• Excerpts from a dataset:
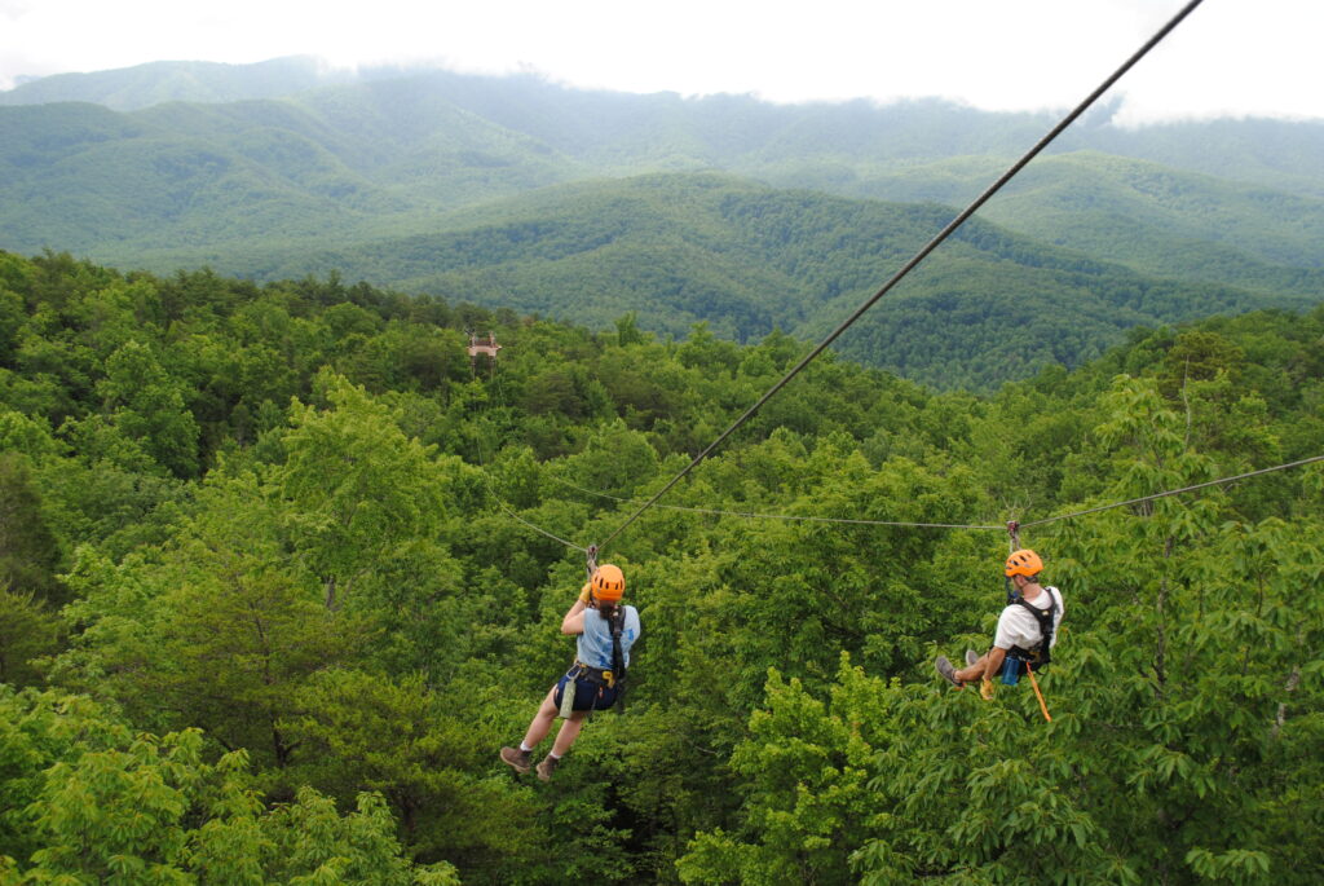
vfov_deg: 37.0
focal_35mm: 36
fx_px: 1325
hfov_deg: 53.1
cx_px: 662
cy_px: 443
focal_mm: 24
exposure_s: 1/250
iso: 160
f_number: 5.6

• Problem:
Transcribe every entry word for word, excluding images.

• Exercise response:
vfov_deg: 37.0
focal_35mm: 36
fx_px: 1325
hfov_deg: 53.1
cx_px: 662
cy_px: 443
focal_mm: 24
exposure_s: 1/250
iso: 160
f_number: 5.6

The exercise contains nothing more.